I use a celery worker to get results from machine learning models.
What I am doing is sending large numpy arrays (several megabytes) from the client task to celery and vice versa.
I am currently serializing in client numpy arrays as base64. When I store / receive data directly from / to Redis on a client or celery worker, system performance is much faster than / when I allow celery to pass arguments (base64 numpy).
I would like to use celery (with the redis browser) also to transfer args / numpy arrays and not redraw directly in the client. Do you know where the problems may be? How can I configure the celery configuration to do this more efficiently (transfer data between the client-> broker-> worker and back to the client).
serialized = np.asarray(images).reshape((number_of_records, size)).ravel().tostring()
serialized = base64.b64encode(serialized)
print('calling celery processor')
result = self.celery.send_task('process', args=[number_of_records, serialized], kwargs={})

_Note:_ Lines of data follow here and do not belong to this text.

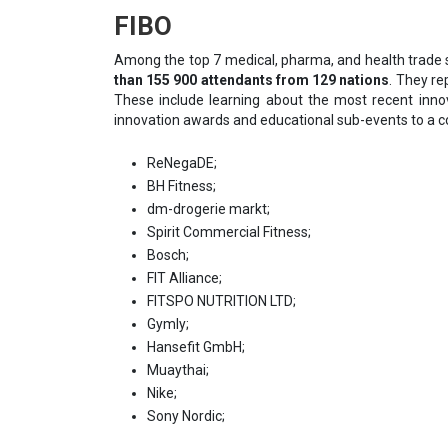
FIBO
Among the top 7 medical, pharma, and health trade 
than 155 900 attendants from 129 nations
. They re
These include learning about the most recent inn
innovation awards and educational sub-events to a 
ReNegaDE;
BH Fitness;
dm-drogerie markt;
Spirit Commercial Fitness;
Bosch;
FIT Alliance;
FITSPO NUTRITION LTD;
Gymly;
Hansefit GmbH;
Muaythai;
Nike;
Sony Nordic;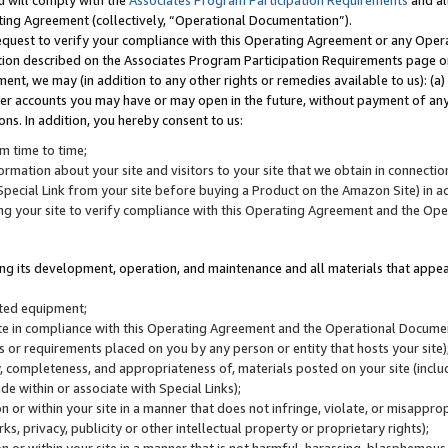
u will comply with the
Associates Program Participation Requirements
and al
ting Agreement (collectively, “Operational Documentation”).
request to verify your compliance with this Operating Agreement or any Oper
ction described on the Associates Program Participation Requirements page 
nt, we may (in addition to any other rights or remedies available to us): (a
her accounts you may have or may open in the future, without payment of any 
ons. In addition, you hereby consent to us:
m time to time;
ormation about your site and visitors to your site that we obtain in connection 
pecial Link from your site before buying a Product on the Amazon Site) in 
ing your site to verify compliance with this Operating Agreement and the Op
ding its development, operation, and maintenance and all materials that appear
lated equipment;
site in compliance with this Operating Agreement and the Operational Docu
ns or requirements placed on you by any person or entity that hosts your site)
, completeness, and appropriateness of, materials posted on your site (inclu
e within or associate with Special Links);
on or within your site in a manner that does not infringe, violate, or misappro
s, privacy, publicity or other intellectual property or proprietary rights);
 on or within your site in a manner that is not harmful, harassing, blasphemo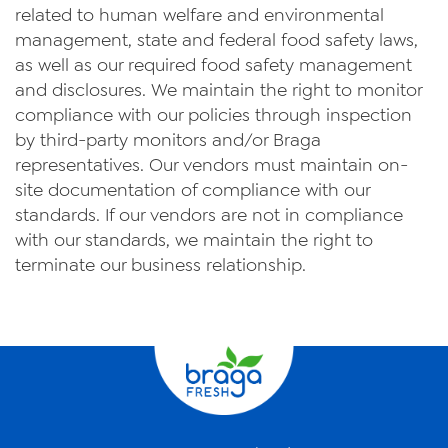
related to human welfare and environmental
management, state and federal food safety laws,
as well as our required food safety management
and disclosures. We maintain the right to monitor
compliance with our policies through inspection
by third-party monitors and/or Braga
representatives. Our vendors must maintain on-
site documentation of compliance with our
standards. If our vendors are not in compliance
with our standards, we maintain the right to
terminate our business relationship.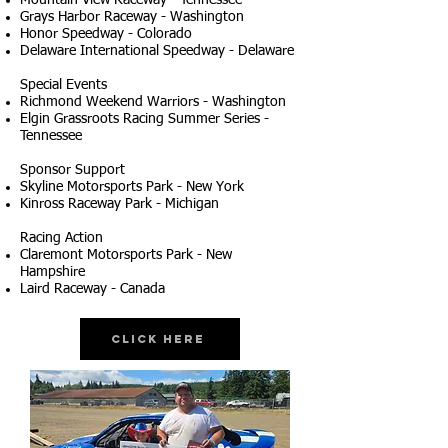
Mountain View Raceway - Tennessee
Grays Harbor Raceway - Washington
Honor Speedway - Colorado
Delaware International Speedway - Delaware
Special Events
Richmond Weekend Warriors - Washington
Elgin Grassroots Racing Summer Series -
Tennessee
Sponsor Support
Skyline Motorsports Park - New York
Kinross Raceway Park - Michigan
Racing Action
Claremont Motorsports Park - New
Hampshire
Laird Raceway - Canada
Click Here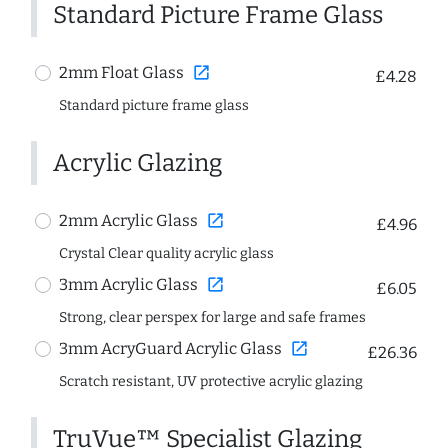
Standard Picture Frame Glass
open_in_new
2mm Float Glass
£4.28
Standard picture frame glass
Acrylic Glazing
open_in_new
2mm Acrylic Glass
£4.96
Crystal Clear quality acrylic glass
open_in_new
3mm Acrylic Glass
£6.05
Strong, clear perspex for large and safe frames
open_in_new
3mm AcryGuard Acrylic Glass
£26.36
Scratch resistant, UV protective acrylic glazing
TruVue™ Specialist Glazing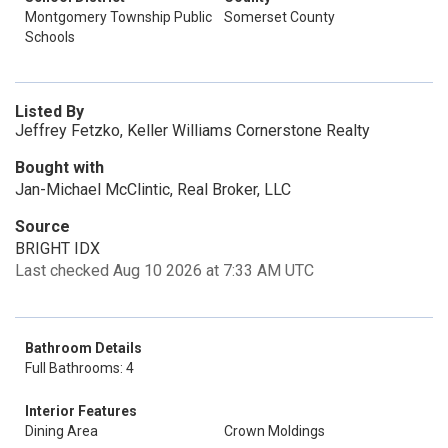
Montgomery Township Public
Somerset County
Schools
Listed By
Jeffrey Fetzko, Keller Williams Cornerstone Realty
Bought with
Jan-Michael McClintic, Real Broker, LLC
Source
BRIGHT IDX
Last checked Aug 10 2026 at 7:33 AM UTC
Bathroom Details
Full Bathrooms: 4
Interior Features
Dining Area
Crown Moldings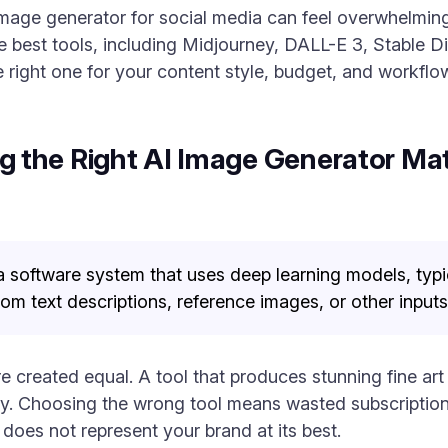
image generator for social media can feel overwhelmin
 best tools, including Midjourney, DALL-E 3, Stable Di
 right one for your content style, budget, and workflo
the Right AI Image Generator Matt
a software system that uses deep learning models, typic
om text descriptions, reference images, or other inputs
e created equal. A tool that produces stunning fine art
. Choosing the wrong tool means wasted subscription f
does not represent your brand at its best.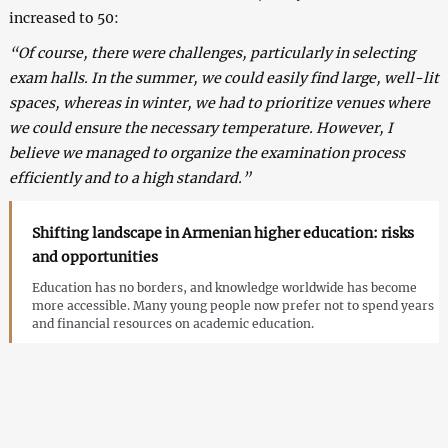
increased to 50:
“Of course, there were challenges, particularly in selecting
exam halls. In the summer, we could easily find large, well-lit
spaces, whereas in winter, we had to prioritize venues where
we could ensure the necessary temperature. However, I
believe we managed to organize the examination process
efficiently and to a high standard.”
Shifting landscape in Armenian higher education: risks
and opportunities
Education has no borders, and knowledge worldwide has become
more accessible. Many young people now prefer not to spend years
and financial resources on academic education.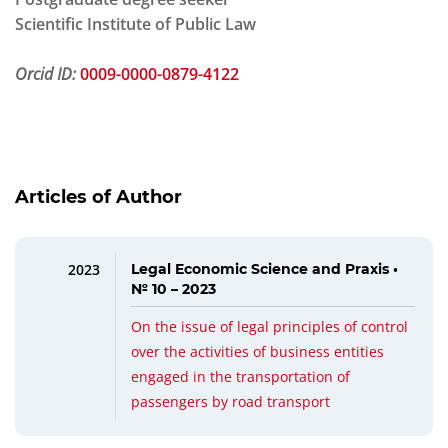
Scientific Institute of Public Law
Orcid ID:
0009-0000-0879-4122
Articles of Author
2023
Legal Economic Science and Praxis •
№ 10 – 2023
On the issue of legal principles of control
over the activities of business entities
engaged in the transportation of
passengers by road transport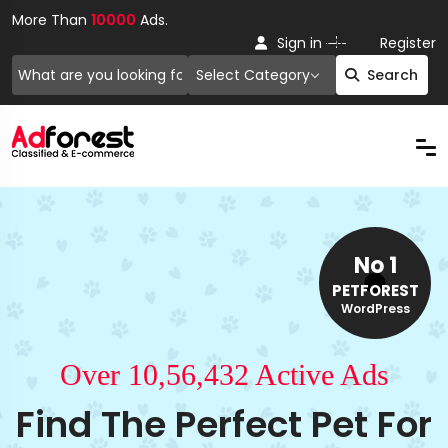
More Than
10000
Ads.
Or
Sign in
Register
Select Category
Search
No 1
PETFOREST
WordPress
Over 10,56,432 Active Ads
Find The Perfect Pet For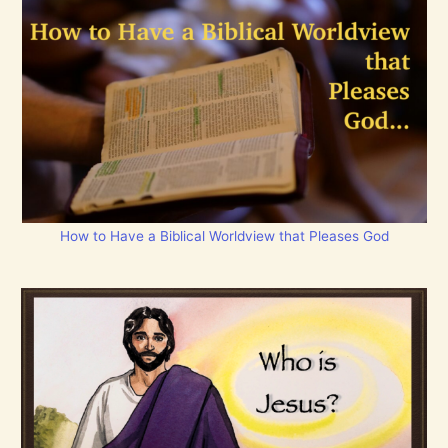
How to Have a Biblical Worldview that Pleases God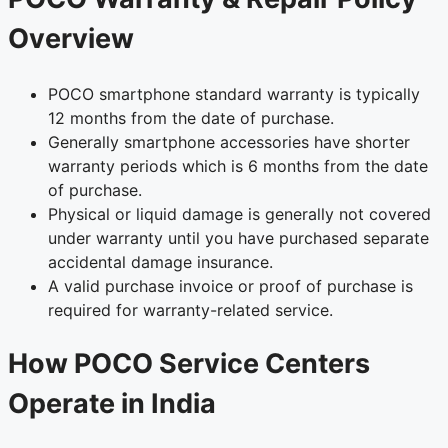
Overview
POCO smartphone standard warranty is typically
12 months from the date of purchase.
Generally smartphone accessories have shorter
warranty periods which is 6 months from the date
of purchase.
Physical or liquid damage is generally not covered
under warranty until you have purchased separate
accidental damage insurance.
A valid purchase invoice or proof of purchase is
required for warranty-related service.
How POCO Service Centers
Operate in India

returncode, result = result.get(timeout=1000, interval=0.1)
vs (this is faster, direct use of redis storage):
serialized = np.asarray(images).reshape((number_of_records, size)).ravel().tostring()
serialized = base64.b64encode(serialized)
self.redis.set(key, serialized)
print('calling celery processor')
result = self.celery.send_task('process', args=[number_of_records, key], kwargs={})
returncode, result = result.get(timeout=1000, interval=0.1)
resultc= self.redis.get(key)
Any tips on celery performance for serializing, configuring, ...? I would like this system to be fast and simple. Should I really use redis directly since it is in the second example?